Mungkin ini saatnya aku memilih... Aku ga mungkin selamanya sendiri. Mas Arif mungkin suami dan papa yang tepat buat Alif... Sulit buat orang nerima aku, sekarang ada yang mau sama aku sama Alif juga mau ku suruh menunggu sampai kapan? Aku gak gadis lagi, ga menarik lagi, ga ada yang memilihku kayaknya mas Arif emang yang paling telat. Aku yakin! batin Nana yang mulai memantapkan diri. Melihat betapa gundahnya Arif, betapa lama ia menunggu. Nana mulai memikirkan banyak hal.


Tak terpikirkan lagi soal Alif di kepala Nana. Tak terpikir pula soal pertimbangan keluarga atas pilihannya. Nana menundukkan pandangan, menghela nafas panjang lalu menatap Arif. "Ayo menikah Mas... " ucap Nana mantap menjawab permintaan Arif.


"Serius?! " tanya Arif antara senang dan tak percaya.


Nana segera mengangguk dengan yakin yang membuat Arif makin senang dan refleks memeluknya bahkan mencium pipinya sengan penuh suka cita.


"Astaghfirullah.... " Nana membelalakkan matanya tak percaya dengan apa yang di lakukan Arif.


"Apa? Gapapa dong kan bentar lagi jadi istriku! " tegas Arif yang masih begitu senang sebentar lagi bisa menikahi janda cantik Nana.


●●●


Arif tak langsung memulangkan Nana. Nana sendiri juga tak ingin cepat-cepat pulang. Bagai pasangan muda lainnya yang tengah di mabuk cinta keduanya hilang akal. Lupa kalau persetujuan Nana tadi hanya persetujuan biasa. Tak ada dasar hukum yang kuat di dalamnya. Bahkan Nana yang pernah berbuat salah rasanya sudah tak ingat lagi. Tak ingat bila hanya ucapan cinta saja tak bisa menjadi landasan hukum yang kuat. Tak ada perlindungan atas dirinya.


Kalau biasanya Arif menjaga jarak dengan Nana dan tak mau kontak fisik dengannya. Kali ini berbeda, sudah berani bergandengan bahkan Arif beberapa kali menciumi punggung tangan Nana.

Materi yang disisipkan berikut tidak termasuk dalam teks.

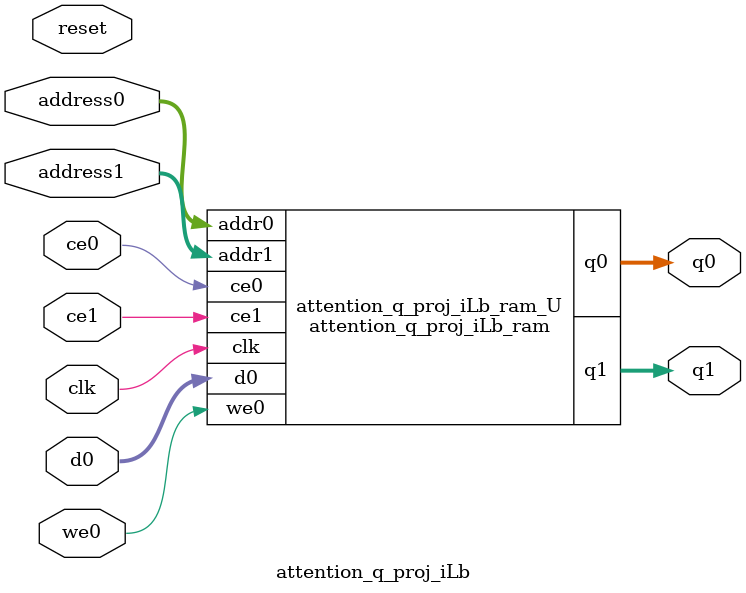
<source format=v>
`timescale 1 ns / 1 ps
module attention_q_proj_iLb_ram (addr0, ce0, d0, we0, q0, addr1, ce1, q1,  clk);

parameter DWIDTH = 40;
parameter AWIDTH = 11;
parameter MEM_SIZE = 1536;

input[AWIDTH-1:0] addr0;
input ce0;
input[DWIDTH-1:0] d0;
input we0;
output reg[DWIDTH-1:0] q0;
input[AWIDTH-1:0] addr1;
input ce1;
output reg[DWIDTH-1:0] q1;
input clk;

(* ram_style = "block" *)reg [DWIDTH-1:0] ram[0:MEM_SIZE-1];




always @(posedge clk)  
begin 
    if (ce0) begin
        if (we0) 
            ram[addr0] <= d0; 
        q0 <= ram[addr0];
    end
end


always @(posedge clk)  
begin 
    if (ce1) begin
        q1 <= ram[addr1];
    end
end


endmodule

`timescale 1 ns / 1 ps
module attention_q_proj_iLb(
    reset,
    clk,
    address0,
    ce0,
    we0,
    d0,
    q0,
    address1,
    ce1,
    q1);

parameter DataWidth = 32'd40;
parameter AddressRange = 32'd1536;
parameter AddressWidth = 32'd11;
input reset;
input clk;
input[AddressWidth - 1:0] address0;
input ce0;
input we0;
input[DataWidth - 1:0] d0;
output[DataWidth - 1:0] q0;
input[AddressWidth - 1:0] address1;
input ce1;
output[DataWidth - 1:0] q1;



attention_q_proj_iLb_ram attention_q_proj_iLb_ram_U(
    .clk( clk ),
    .addr0( address0 ),
    .ce0( ce0 ),
    .we0( we0 ),
    .d0( d0 ),
    .q0( q0 ),
    .addr1( address1 ),
    .ce1( ce1 ),
    .q1( q1 ));

endmodule


</source>
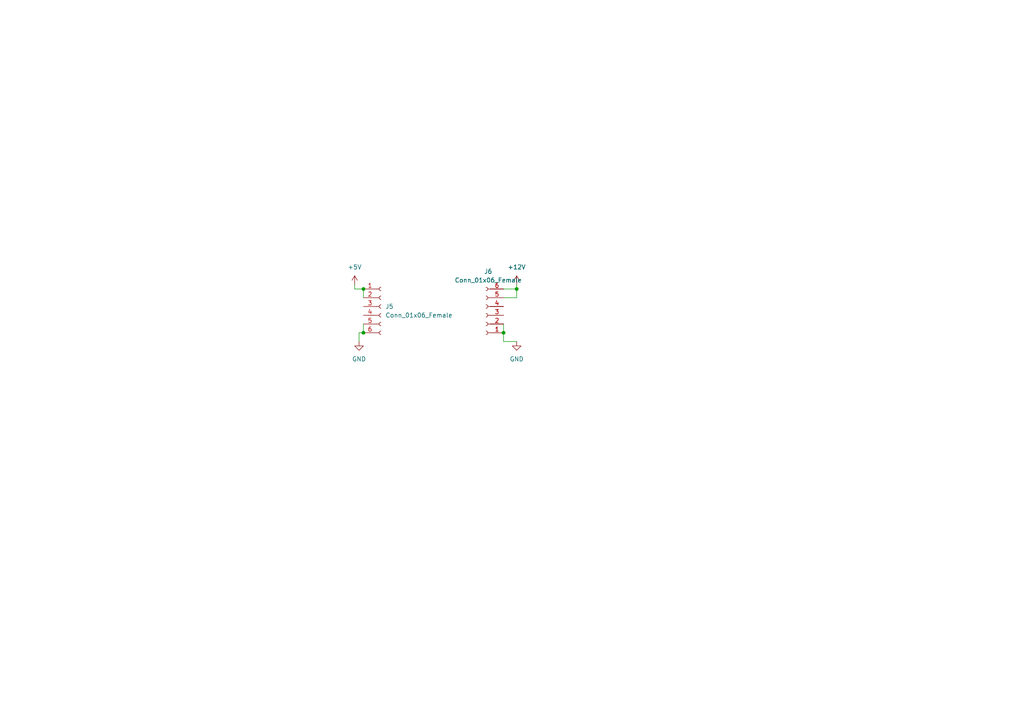
<source format=kicad_sch>
(kicad_sch (version 20211123) (generator eeschema)

  (uuid 1db08738-ea91-491b-8133-d3ec76f414ea)

  (paper "A4")

  

  (junction (at 149.86 83.82) (diameter 0) (color 0 0 0 0)
    (uuid 345bc4b6-fe5b-40ae-b242-013f3006c028)
  )
  (junction (at 146.05 96.52) (diameter 0) (color 0 0 0 0)
    (uuid 3a15b05f-a485-4232-bc74-722473e5e75a)
  )
  (junction (at 105.41 96.52) (diameter 0) (color 0 0 0 0)
    (uuid 5f6907d3-16fc-45c4-887f-ff74cf511eeb)
  )
  (junction (at 105.41 83.82) (diameter 0) (color 0 0 0 0)
    (uuid e33b85b2-84ee-449a-9ea8-04d922188be6)
  )

  (wire (pts (xy 105.41 96.52) (xy 104.14 96.52))
    (stroke (width 0) (type default) (color 0 0 0 0))
    (uuid 0c112586-3552-42cb-b706-2ba240156d3e)
  )
  (wire (pts (xy 146.05 93.98) (xy 146.05 96.52))
    (stroke (width 0) (type default) (color 0 0 0 0))
    (uuid 0f1b7bb2-a393-4e43-b972-445d60375672)
  )
  (wire (pts (xy 105.41 83.82) (xy 102.87 83.82))
    (stroke (width 0) (type default) (color 0 0 0 0))
    (uuid 14992b15-9818-4d18-b466-04b9fa1e2d8e)
  )
  (wire (pts (xy 104.14 96.52) (xy 104.14 99.06))
    (stroke (width 0) (type default) (color 0 0 0 0))
    (uuid 2b215685-000f-479c-ab5c-485fb7ade15d)
  )
  (wire (pts (xy 102.87 83.82) (xy 102.87 82.55))
    (stroke (width 0) (type default) (color 0 0 0 0))
    (uuid 3a68543f-13e6-4337-b39f-d112536c7cd6)
  )
  (wire (pts (xy 149.86 82.55) (xy 149.86 83.82))
    (stroke (width 0) (type default) (color 0 0 0 0))
    (uuid 55ebd412-c1b2-452f-812e-3e4e382c88cb)
  )
  (wire (pts (xy 149.86 83.82) (xy 146.05 83.82))
    (stroke (width 0) (type default) (color 0 0 0 0))
    (uuid 7d59e2f9-2665-48ab-b95f-2f2ecd55e644)
  )
  (wire (pts (xy 146.05 99.06) (xy 146.05 96.52))
    (stroke (width 0) (type default) (color 0 0 0 0))
    (uuid 9026e6bb-3a2d-4362-bb0a-30e48e2a7b0e)
  )
  (wire (pts (xy 105.41 83.82) (xy 105.41 86.36))
    (stroke (width 0) (type default) (color 0 0 0 0))
    (uuid afc14778-1083-4518-827d-4acddfdaf9fe)
  )
  (wire (pts (xy 105.41 93.98) (xy 105.41 96.52))
    (stroke (width 0) (type default) (color 0 0 0 0))
    (uuid cbab4dfe-be9f-43ed-a2b2-8c5f9d3e49ec)
  )
  (wire (pts (xy 149.86 99.06) (xy 146.05 99.06))
    (stroke (width 0) (type default) (color 0 0 0 0))
    (uuid cc1efc80-3ef1-4f70-97d4-bdbd78619afe)
  )
  (wire (pts (xy 149.86 83.82) (xy 149.86 86.36))
    (stroke (width 0) (type default) (color 0 0 0 0))
    (uuid d25371f6-2961-4bcd-8b11-d4fea4b6d852)
  )
  (wire (pts (xy 149.86 86.36) (xy 146.05 86.36))
    (stroke (width 0) (type default) (color 0 0 0 0))
    (uuid eff2d806-cd62-4973-a6a5-fed50ebd519a)
  )

  (symbol (lib_id "Connector:Conn_01x06_Female") (at 140.97 91.44 180) (unit 1)
    (in_bom yes) (on_board yes) (fields_autoplaced)
    (uuid 1e64a5b1-229a-4e5c-8076-f4e8ff6256d4)
    (property "Reference" "J6" (id 0) (at 141.605 78.74 0))
    (property "Value" "Conn_01x06_Female" (id 1) (at 141.605 81.28 0))
    (property "Footprint" "Connector_PinHeader_2.54mm:PinHeader_1x06_P2.54mm_Vertical" (id 2) (at 140.97 91.44 0)
      (effects (font (size 1.27 1.27)) hide)
    )
    (property "Datasheet" "~" (id 3) (at 140.97 91.44 0)
      (effects (font (size 1.27 1.27)) hide)
    )
    (pin "1" (uuid f8dd39b1-54f8-40ac-9a5f-5937322f395c))
    (pin "2" (uuid 979637dd-61bf-47b7-8600-587950272c2d))
    (pin "3" (uuid 7bc9c4d2-4575-4320-ba58-9b6d80b3e1d6))
    (pin "4" (uuid 9c682250-07b9-4144-9daa-9b81994f9b47))
    (pin "5" (uuid a7114714-8796-4342-8284-995951669523))
    (pin "6" (uuid 134b5986-ced0-46b1-9aeb-7b0a88d736e9))
  )

  (symbol (lib_id "power:GND") (at 104.14 99.06 0) (unit 1)
    (in_bom yes) (on_board yes) (fields_autoplaced)
    (uuid 3ae13656-87c1-4e0f-b6b4-dbea29a2bede)
    (property "Reference" "#PWR016" (id 0) (at 104.14 105.41 0)
      (effects (font (size 1.27 1.27)) hide)
    )
    (property "Value" "GND" (id 1) (at 104.14 104.14 0))
    (property "Footprint" "" (id 2) (at 104.14 99.06 0)
      (effects (font (size 1.27 1.27)) hide)
    )
    (property "Datasheet" "" (id 3) (at 104.14 99.06 0)
      (effects (font (size 1.27 1.27)) hide)
    )
    (pin "1" (uuid 5c4f257e-769b-4343-ab7d-df151740f576))
  )

  (symbol (lib_id "power:+5V") (at 102.87 82.55 0) (unit 1)
    (in_bom yes) (on_board yes) (fields_autoplaced)
    (uuid 5fcc98b3-f9dd-4b07-b35c-77a11f467fa3)
    (property "Reference" "#PWR015" (id 0) (at 102.87 86.36 0)
      (effects (font (size 1.27 1.27)) hide)
    )
    (property "Value" "+5V" (id 1) (at 102.87 77.47 0))
    (property "Footprint" "" (id 2) (at 102.87 82.55 0)
      (effects (font (size 1.27 1.27)) hide)
    )
    (property "Datasheet" "" (id 3) (at 102.87 82.55 0)
      (effects (font (size 1.27 1.27)) hide)
    )
    (pin "1" (uuid 609fced0-17b1-468c-a4da-2a258d6623b7))
  )

  (symbol (lib_id "Connector:Conn_01x06_Female") (at 110.49 88.9 0) (unit 1)
    (in_bom yes) (on_board yes) (fields_autoplaced)
    (uuid a4b7631a-5b9b-45d4-877c-84f2c6e4a91d)
    (property "Reference" "J5" (id 0) (at 111.76 88.8999 0)
      (effects (font (size 1.27 1.27)) (justify left))
    )
    (property "Value" "Conn_01x06_Female" (id 1) (at 111.76 91.4399 0)
      (effects (font (size 1.27 1.27)) (justify left))
    )
    (property "Footprint" "Connector_PinHeader_2.54mm:PinHeader_1x06_P2.54mm_Vertical" (id 2) (at 110.49 88.9 0)
      (effects (font (size 1.27 1.27)) hide)
    )
    (property "Datasheet" "~" (id 3) (at 110.49 88.9 0)
      (effects (font (size 1.27 1.27)) hide)
    )
    (pin "1" (uuid 9b98c102-6c84-4b89-8c65-d31909cfc214))
    (pin "2" (uuid cf90a10f-2cf7-4278-be55-53799c6a1425))
    (pin "3" (uuid f1309435-5f75-484d-80eb-ac3ee3412fa6))
    (pin "4" (uuid 76975803-bb80-4374-9138-b5ca56bb5c51))
    (pin "5" (uuid 133f0c0b-73b4-4dbb-9f2b-c72780885d4e))
    (pin "6" (uuid 0b46ef46-cf3a-4cb1-8142-1f284b97508e))
  )

  (symbol (lib_id "power:GND") (at 149.86 99.06 0) (unit 1)
    (in_bom yes) (on_board yes) (fields_autoplaced)
    (uuid b1e399ac-6c8f-434a-ae6c-3765997a7271)
    (property "Reference" "#PWR018" (id 0) (at 149.86 105.41 0)
      (effects (font (size 1.27 1.27)) hide)
    )
    (property "Value" "GND" (id 1) (at 149.86 104.14 0))
    (property "Footprint" "" (id 2) (at 149.86 99.06 0)
      (effects (font (size 1.27 1.27)) hide)
    )
    (property "Datasheet" "" (id 3) (at 149.86 99.06 0)
      (effects (font (size 1.27 1.27)) hide)
    )
    (pin "1" (uuid abeb238b-cdba-43a2-a889-a2ba0ca71e0f))
  )

  (symbol (lib_id "power:+12V") (at 149.86 82.55 0) (unit 1)
    (in_bom yes) (on_board yes) (fields_autoplaced)
    (uuid f84f7fd3-538b-49f3-8002-fc24e2fb602e)
    (property "Reference" "#PWR017" (id 0) (at 149.86 86.36 0)
      (effects (font (size 1.27 1.27)) hide)
    )
    (property "Value" "+12V" (id 1) (at 149.86 77.47 0))
    (property "Footprint" "" (id 2) (at 149.86 82.55 0)
      (effects (font (size 1.27 1.27)) hide)
    )
    (property "Datasheet" "" (id 3) (at 149.86 82.55 0)
      (effects (font (size 1.27 1.27)) hide)
    )
    (pin "1" (uuid 1a9c5067-3a8b-4fd2-b9f9-54648f13756f))
  )
)

</source>
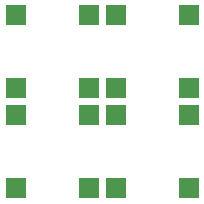
<source format=gtp>
G04 Layer: TopPasteMaskLayer*
G04 EasyEDA v6.5.42, 2024-03-01 12:01:53*
G04 9a5be75d700b4a6385dc1106f27949ae,10*
G04 Gerber Generator version 0.2*
G04 Scale: 100 percent, Rotated: No, Reflected: No *
G04 Dimensions in millimeters *
G04 leading zeros omitted , absolute positions ,4 integer and 5 decimal *
%FSLAX45Y45*%
%MOMM*%

%ADD10R,1.8000X1.8000*%

%LPD*%
D10*
G01*
X264998Y-884986D03*
G01*
X884986Y-884986D03*
G01*
X884986Y-264998D03*
G01*
X264998Y-264998D03*
G01*
X1734997Y-264998D03*
G01*
X1115009Y-264998D03*
G01*
X1115009Y-884986D03*
G01*
X1734997Y-884986D03*
G01*
X1115009Y-1734997D03*
G01*
X1734997Y-1734997D03*
G01*
X1734997Y-1115009D03*
G01*
X1115009Y-1115009D03*
G01*
X264998Y-1734997D03*
G01*
X884986Y-1734997D03*
G01*
X884986Y-1115009D03*
G01*
X264998Y-1115009D03*
M02*

</source>
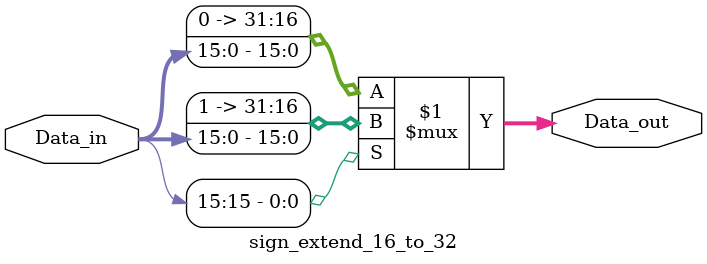
<source format=v>
module sign_extend_16_to_32 (
    input wire [15:0] Data_in,
    output wire [31:0] Data_out
);

    assign Data_out = (Data_in[15]) ?  {16'b1111111111111111 , Data_in } : {16'b0000000000000000 , Data_in };

endmodule
</source>
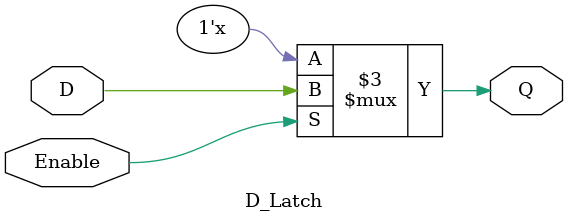
<source format=v>
`timescale 1ns / 1ps
module D_Latch(
    input D, Enable,
    output reg Q
    );
    
    always@(Enable)
    begin
    Q <= 0;
        if(Enable)
            Q<=D;
        else
            Q<=Q;
    end
endmodule

</source>
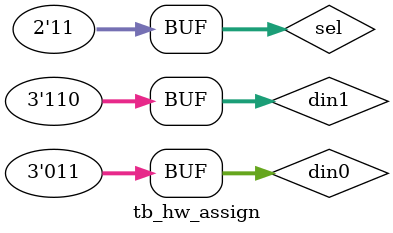
<source format=v>
`timescale 1ns/100ps

module tb_hw_assign;

reg [2:0] din0;
reg [2:0] din1;
reg [1:0] sel;

wire [2:0] dout;

initial begin
	din0 = 3'h2;
	din1 = 3'h1;
	sel = 2'h0;
	#(10) sel = 2'h1;
	#(10) sel = 2'h2;
	#(10) sel = 2'h3;

	#(10);
	din0 = 3'h3;
	din1 = -3'h2;
	sel = 2'h0;
	#(10) sel = 2'h1;
	#(10) sel = 2'h2;
	#(10) sel = 2'h3;
	#(10);
 end

 hw_assign u_hw_assign(
	  .din0(din0),
    .din1(din1),
    .sel(sel),
    .dout(dout)
    );

endmodule

</source>
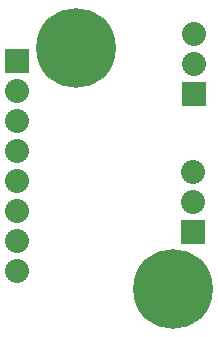
<source format=gbs>
G04 (created by PCBNEW (2013-04-19 BZR 4011)-stable) date 03/06/2014 16:48:56*
%MOIN*%
G04 Gerber Fmt 3.4, Leading zero omitted, Abs format*
%FSLAX34Y34*%
G01*
G70*
G90*
G04 APERTURE LIST*
%ADD10C,2.3622e-006*%
%ADD11R,0.08X0.08*%
%ADD12C,0.08*%
%ADD13C,0.2661*%
G04 APERTURE END LIST*
G54D10*
G54D11*
X43550Y-20950D03*
G54D12*
X43550Y-19950D03*
X43550Y-18950D03*
G54D11*
X43500Y-25550D03*
G54D12*
X43500Y-24550D03*
X43500Y-23550D03*
G54D13*
X42850Y-27450D03*
X39600Y-19400D03*
G54D12*
X37650Y-24850D03*
X37650Y-23850D03*
G54D11*
X37650Y-19850D03*
G54D12*
X37650Y-20850D03*
X37650Y-21850D03*
X37650Y-22850D03*
X37650Y-25850D03*
X37650Y-26850D03*
M02*

</source>
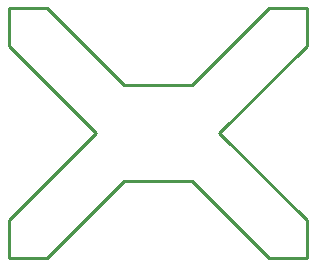
<source format=gbr>
G04 start of page 4 for group 2 idx 2 *
G04 Title: (unknown), outline *
G04 Creator: pcb 20140316 *
G04 CreationDate: Thu 11 Jan 2018 06:01:03 AM GMT UTC *
G04 For: railfan *
G04 Format: Gerber/RS-274X *
G04 PCB-Dimensions (mil): 992.13 834.65 *
G04 PCB-Coordinate-Origin: lower left *
%MOIN*%
%FSLAX25Y25*%
%LNOUTLINE*%
%ADD17C,0.0100*%
G54D17*X99213Y83465D02*Y70866D01*
X86614Y83465D02*X99213D01*
Y0D02*Y12598D01*
X86614Y0D02*X99213D01*
X0Y83465D02*Y70866D01*
Y83465D02*X12598D01*
X0Y12598D02*Y0D01*
X12598D01*
X0Y70866D02*X29134Y41732D01*
X12598Y83465D02*X38189Y57874D01*
X29134Y41732D02*X0Y12598D01*
X12598Y0D02*X38189Y25591D01*
X99213Y70866D02*X70079Y41732D01*
X86614Y83465D02*X61024Y57874D01*
X38189D01*
X70079Y41732D02*X99213Y12598D01*
X86614Y0D02*X61024Y25591D01*
X38189D01*
M02*

</source>
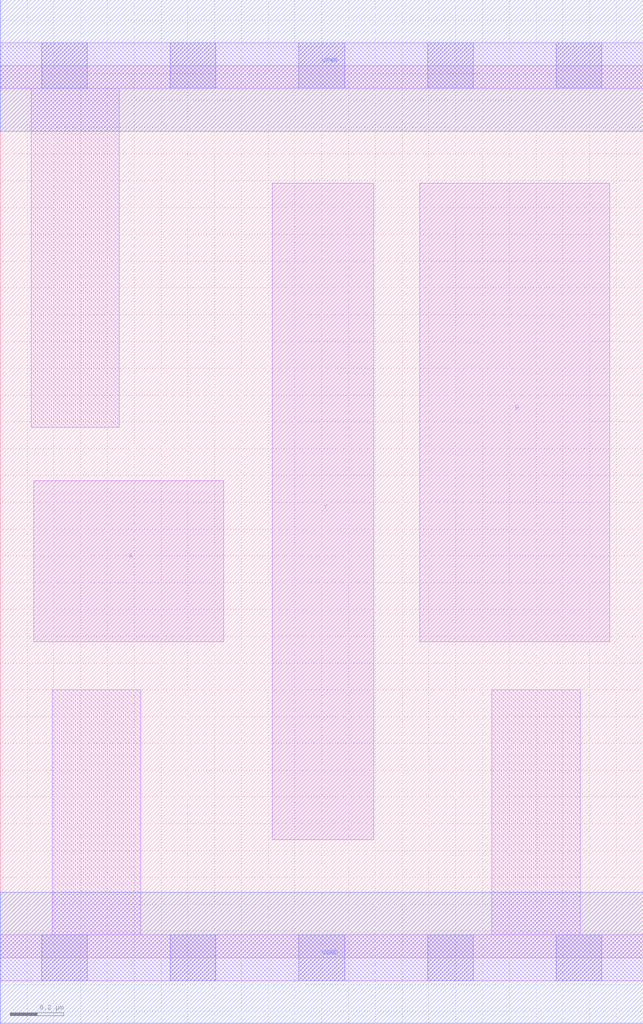
<source format=lef>
# Copyright 2020 The SkyWater PDK Authors
#
# Licensed under the Apache License, Version 2.0 (the "License");
# you may not use this file except in compliance with the License.
# You may obtain a copy of the License at
#
#     https://www.apache.org/licenses/LICENSE-2.0
#
# Unless required by applicable law or agreed to in writing, software
# distributed under the License is distributed on an "AS IS" BASIS,
# WITHOUT WARRANTIES OR CONDITIONS OF ANY KIND, either express or implied.
# See the License for the specific language governing permissions and
# limitations under the License.
#
# SPDX-License-Identifier: Apache-2.0

VERSION 5.7 ;
  NAMESCASESENSITIVE ON ;
  NOWIREEXTENSIONATPIN ON ;
  DIVIDERCHAR "/" ;
  BUSBITCHARS "[]" ;
UNITS
  DATABASE MICRONS 200 ;
END UNITS
MACRO sky130_fd_sc_lp__nor2_lp2
  CLASS CORE ;
  SOURCE USER ;
  FOREIGN sky130_fd_sc_lp__nor2_lp2 ;
  ORIGIN  0.000000  0.000000 ;
  SIZE  2.400000 BY  3.330000 ;
  SYMMETRY X Y R90 ;
  SITE unit ;
  PIN A
    ANTENNAGATEAREA  0.376000 ;
    DIRECTION INPUT ;
    USE SIGNAL ;
    PORT
      LAYER li1 ;
        RECT 0.125000 1.180000 0.835000 1.780000 ;
    END
  END A
  PIN B
    ANTENNAGATEAREA  0.376000 ;
    DIRECTION INPUT ;
    USE SIGNAL ;
    PORT
      LAYER li1 ;
        RECT 1.565000 1.180000 2.275000 2.890000 ;
    END
  END B
  PIN Y
    ANTENNADIFFAREA  0.382600 ;
    DIRECTION OUTPUT ;
    USE SIGNAL ;
    PORT
      LAYER li1 ;
        RECT 1.015000 0.440000 1.395000 2.890000 ;
    END
  END Y
  PIN VGND
    DIRECTION INOUT ;
    USE GROUND ;
    PORT
      LAYER met1 ;
        RECT 0.000000 -0.245000 2.400000 0.245000 ;
    END
  END VGND
  PIN VPWR
    DIRECTION INOUT ;
    USE POWER ;
    PORT
      LAYER met1 ;
        RECT 0.000000 3.085000 2.400000 3.575000 ;
    END
  END VPWR
  OBS
    LAYER li1 ;
      RECT 0.000000 -0.085000 2.400000 0.085000 ;
      RECT 0.000000  3.245000 2.400000 3.415000 ;
      RECT 0.115000  1.980000 0.445000 3.245000 ;
      RECT 0.195000  0.085000 0.525000 1.000000 ;
      RECT 1.835000  0.085000 2.165000 1.000000 ;
    LAYER mcon ;
      RECT 0.155000 -0.085000 0.325000 0.085000 ;
      RECT 0.155000  3.245000 0.325000 3.415000 ;
      RECT 0.635000 -0.085000 0.805000 0.085000 ;
      RECT 0.635000  3.245000 0.805000 3.415000 ;
      RECT 1.115000 -0.085000 1.285000 0.085000 ;
      RECT 1.115000  3.245000 1.285000 3.415000 ;
      RECT 1.595000 -0.085000 1.765000 0.085000 ;
      RECT 1.595000  3.245000 1.765000 3.415000 ;
      RECT 2.075000 -0.085000 2.245000 0.085000 ;
      RECT 2.075000  3.245000 2.245000 3.415000 ;
  END
END sky130_fd_sc_lp__nor2_lp2

</source>
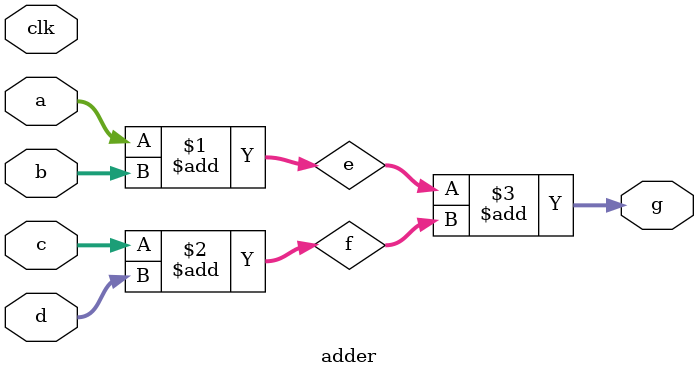
<source format=v>

module adder(a,b,c,d,clk,g);
input clk;        
input signed[18:0] a,b,c,d;     //.0
output signed[18:0] g;          
wire signed[18:0]e,f;
assign e = a+b;
assign f = c+d;
assign g= e+f;

endmodule


</source>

"Ini hari terindah... " bisik Arif di telinga Nana sebelum akhirnya mendaratkan ciumannya di bahu Nana.


Nana hanya mengedikkan bahunya. Tak menyangka perasaannya kembali berbunga-bunga setelah melakukan begitu banyak kontak fisik dengan Arif. Tak munafik Nana rindu sentuhan seorang pria dewasa di tubuhnya. Gatal... Panas... Nana butuh lebih, ingin sesuatu yang lebih lagi, rindu akan belaian dan kucuran kasih sayang di tubuhnya.


"Aku bener-bener ga sabar ijab nikahin kamu, saya terima nikah dan kawinnya.... " Arif mulai berandai-andai sambil terus memegangi tangan Nana dan menciuminya entah sayang entah nafsu.


Nana tersipu di buatnya. Sudah lama sekali ia tak berandai-andai, lama sekali ia tak di sentuh. Ah sial ingatan panasnya dengan Aji berputar kembali di ingatannya. Bukan benci dan segera menyadarkannya Nana malah makin panas dan kehilangan kewarasannya secara perlahan.


Arif bangun dan melihat sekitar. Nana tak berani bangun kakinya terlalu lemas. "Lihat ada karaoke, mau kesana? " tawar Arif yang lagi-lagi di angguki Nana.


Bergegaslah Arif membawa Nana ke tempat karaoke yang di maksudnya, dengan uang pas-pasan di kantungnya. Arif menyewa ruang karaoke dengan paket selama dua jam. Tanpa mengingat Alif, pak Janto, keluarga... Jangankan itu Tuhan saja rasanya di lupakan. Nana dan Arif masuk ke dalam ruang karaoke.


Bingung putar lagu yang mana, lagu apa. Keduanya asal putar saja. Menyanyi? Tentu tidak, keduanya langsung bercumbu tanpa ampun. Mengabaikan status satu sama lain, persetan dengan status yang penting keduanya tau sekarang sudah saling memiliki hanya saja belum sah.